As is usual with me, I'm on the fence. But what really pushes me to the anti-tax side is the way the pro-tax people want to do it: the customer pays the local and state sales tax for their location, not the business location.

Here's why I think this is a bad idea. Say I open up a business selling handmade jewelry, and I decide to market some of my work on the Internet. Hey, cool, someone from New York City made an order! And someone from Dothan, Alabama ordered something, and someone from Albuquerque, New Mexico bought a few things, and someone from Tacoma, Washington bought some stuff, and so on and so forth.

Except that since I have to collect each buyer's local tax, I need to get some database that has all the local tax rates for the U.S. (and update it regularly, since these rates change). I need to send umpteen checks to umpteen different city and/or state governments. I might even have to fill out extra paperwork with the cities where I do the most business, depending on how the Internet tax law is set up.

And I might have the same problems selling out of town through a regular print mail order catalog. Somebody in the bill's process will point out that it's really dumb to be able to order tax free by fax or by snail mail but not by web or email, so if it goes through, there's a good chance that I'd have to collect the taxes even if I used a print catalog.

So what happens in the end?
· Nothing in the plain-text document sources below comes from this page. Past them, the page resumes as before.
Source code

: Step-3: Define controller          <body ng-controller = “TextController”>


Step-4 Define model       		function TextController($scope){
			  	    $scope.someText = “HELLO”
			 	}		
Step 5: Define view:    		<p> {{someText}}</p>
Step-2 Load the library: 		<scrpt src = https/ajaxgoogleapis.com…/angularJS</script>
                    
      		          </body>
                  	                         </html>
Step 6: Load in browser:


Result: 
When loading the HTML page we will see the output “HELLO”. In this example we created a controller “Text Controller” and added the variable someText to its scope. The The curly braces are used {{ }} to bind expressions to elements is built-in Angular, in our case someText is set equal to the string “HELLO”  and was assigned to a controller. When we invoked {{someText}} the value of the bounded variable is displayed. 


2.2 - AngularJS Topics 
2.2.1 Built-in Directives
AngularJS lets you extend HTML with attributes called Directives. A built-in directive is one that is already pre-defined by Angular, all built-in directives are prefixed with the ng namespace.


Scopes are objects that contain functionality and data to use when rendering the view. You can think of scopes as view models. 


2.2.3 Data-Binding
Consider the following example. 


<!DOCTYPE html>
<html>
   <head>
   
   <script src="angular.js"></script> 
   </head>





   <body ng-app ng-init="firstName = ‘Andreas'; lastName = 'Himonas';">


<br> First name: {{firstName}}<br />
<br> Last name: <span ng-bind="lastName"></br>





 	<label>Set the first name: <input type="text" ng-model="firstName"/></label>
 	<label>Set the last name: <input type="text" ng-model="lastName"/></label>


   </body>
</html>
The fourth time I write a check for under $2.00 to some city because of that single small purchase, I'll probably take down my website, forget the catalogs, and go back to selling locally -- or if I really need that out of town business because I don't have the local customer base, I might just have to close down entirely.
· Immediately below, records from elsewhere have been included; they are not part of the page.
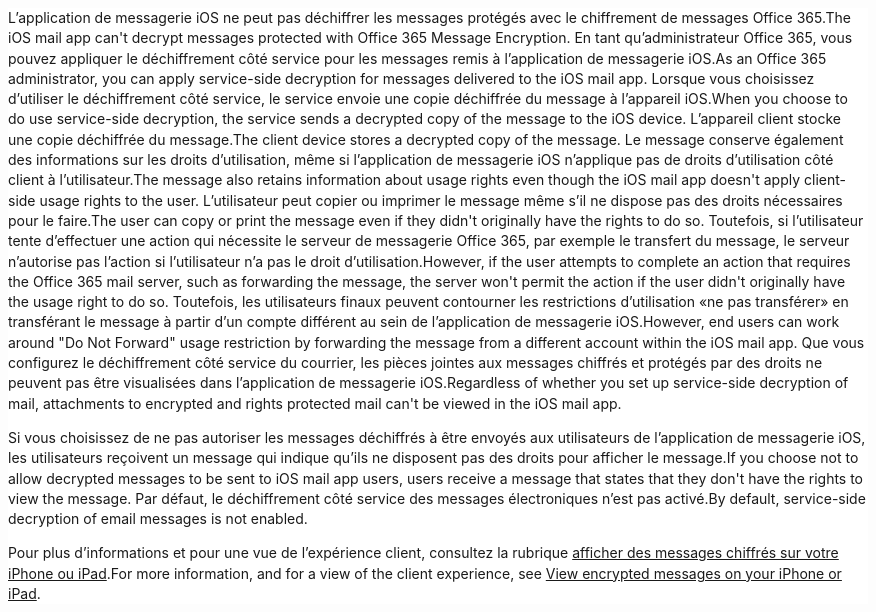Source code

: <span data-ttu-id="f61e8-138">L’application de messagerie iOS ne peut pas déchiffrer les messages protégés avec le chiffrement de messages Office 365.</span><span class="sxs-lookup"><span data-stu-id="f61e8-138">The iOS mail app can't decrypt messages protected with Office 365 Message Encryption.</span></span> <span data-ttu-id="f61e8-139">En tant qu’administrateur Office 365, vous pouvez appliquer le déchiffrement côté service pour les messages remis à l’application de messagerie iOS.</span><span class="sxs-lookup"><span data-stu-id="f61e8-139">As an Office 365 administrator, you can apply service-side decryption for messages delivered to the iOS mail app.</span></span> <span data-ttu-id="f61e8-140">Lorsque vous choisissez d’utiliser le déchiffrement côté service, le service envoie une copie déchiffrée du message à l’appareil iOS.</span><span class="sxs-lookup"><span data-stu-id="f61e8-140">When you choose to do use service-side decryption, the service sends a decrypted copy of the message to the iOS device.</span></span> <span data-ttu-id="f61e8-141">L’appareil client stocke une copie déchiffrée du message.</span><span class="sxs-lookup"><span data-stu-id="f61e8-141">The client device stores a decrypted copy of the message.</span></span> <span data-ttu-id="f61e8-142">Le message conserve également des informations sur les droits d’utilisation, même si l’application de messagerie iOS n’applique pas de droits d’utilisation côté client à l’utilisateur.</span><span class="sxs-lookup"><span data-stu-id="f61e8-142">The message also retains information about usage rights even though the iOS mail app doesn't apply client-side usage rights to the user.</span></span> <span data-ttu-id="f61e8-143">L’utilisateur peut copier ou imprimer le message même s’il ne dispose pas des droits nécessaires pour le faire.</span><span class="sxs-lookup"><span data-stu-id="f61e8-143">The user can copy or print the message even if they didn't originally have the rights to do so.</span></span> <span data-ttu-id="f61e8-144">Toutefois, si l’utilisateur tente d’effectuer une action qui nécessite le serveur de messagerie Office 365, par exemple le transfert du message, le serveur n’autorise pas l’action si l’utilisateur n’a pas le droit d’utilisation.</span><span class="sxs-lookup"><span data-stu-id="f61e8-144">However, if the user attempts to complete an action that requires the Office 365 mail server, such as forwarding the message, the server won't permit the action if the user didn't originally have the usage right to do so.</span></span> <span data-ttu-id="f61e8-145">Toutefois, les utilisateurs finaux peuvent contourner les restrictions d’utilisation «ne pas transférer» en transférant le message à partir d’un compte différent au sein de l’application de messagerie iOS.</span><span class="sxs-lookup"><span data-stu-id="f61e8-145">However, end users can work around "Do Not Forward" usage restriction by forwarding the message from a different account within the iOS mail app.</span></span> <span data-ttu-id="f61e8-146">Que vous configurez le déchiffrement côté service du courrier, les pièces jointes aux messages chiffrés et protégés par des droits ne peuvent pas être visualisées dans l’application de messagerie iOS.</span><span class="sxs-lookup"><span data-stu-id="f61e8-146">Regardless of whether you set up service-side decryption of mail, attachments to encrypted and rights protected mail can't be viewed in the iOS mail app.</span></span>
  
<span data-ttu-id="f61e8-147">Si vous choisissez de ne pas autoriser les messages déchiffrés à être envoyés aux utilisateurs de l’application de messagerie iOS, les utilisateurs reçoivent un message qui indique qu’ils ne disposent pas des droits pour afficher le message.</span><span class="sxs-lookup"><span data-stu-id="f61e8-147">If you choose not to allow decrypted messages to be sent to iOS mail app users, users receive a message that states that they don't have the rights to view the message.</span></span> <span data-ttu-id="f61e8-148">Par défaut, le déchiffrement côté service des messages électroniques n’est pas activé.</span><span class="sxs-lookup"><span data-stu-id="f61e8-148">By default, service-side decryption of email messages is not enabled.</span></span>
  
<span data-ttu-id="f61e8-149">Pour plus d’informations et pour une vue de l’expérience client, consultez la rubrique [afficher des messages chiffrés sur votre iPhone ou iPad](https://support.office.com/article/4d631321-0d26-4bcc-a483-d294dd0b1caf).</span><span class="sxs-lookup"><span data-stu-id="f61e8-149">For more information, and for a view of the client experience, see [View encrypted messages on your iPhone or iPad](https://support.office.com/article/4d631321-0d26-4bcc-a483-d294dd0b1caf).</span></span>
Now, a large company may be able to handle all this hassle. I don't see Land's End or Tower Records closing down because of sales tax issues, and if Amazon.com can survive with the amount of money they lose annually, they can certainly survive this. But the small businesses -- many of which are woman-owned -- are going to be hurt badly.

If we're going to collect sales taxes on Internet purchases, why not base the taxes on where the business is located, rather than on where the customer is? Yes, in some cases it would be really difficult to decide what the company's home base is, and yes, a lot of companies would promptly relocate to states without sales tax, but for the small business clearly located in one home or one storefront, this method would be a managable proposition; they've probably already filed the paperwork to collect the taxes anyway, and there's nothing new to calculate. (Okay, international orders will still be complicated, but that's true in any event.)

I've never seen this option mentioned in any of the articles I've read on the subject, but I think it bears discussion. We're talking about measures that could affect any of us who open an Internet retail business -- any of us who open a retail business at all. If we do end up with sales taxes on Internet retail, let's at least make sure they're taxes that small businesses can handle without collapsing.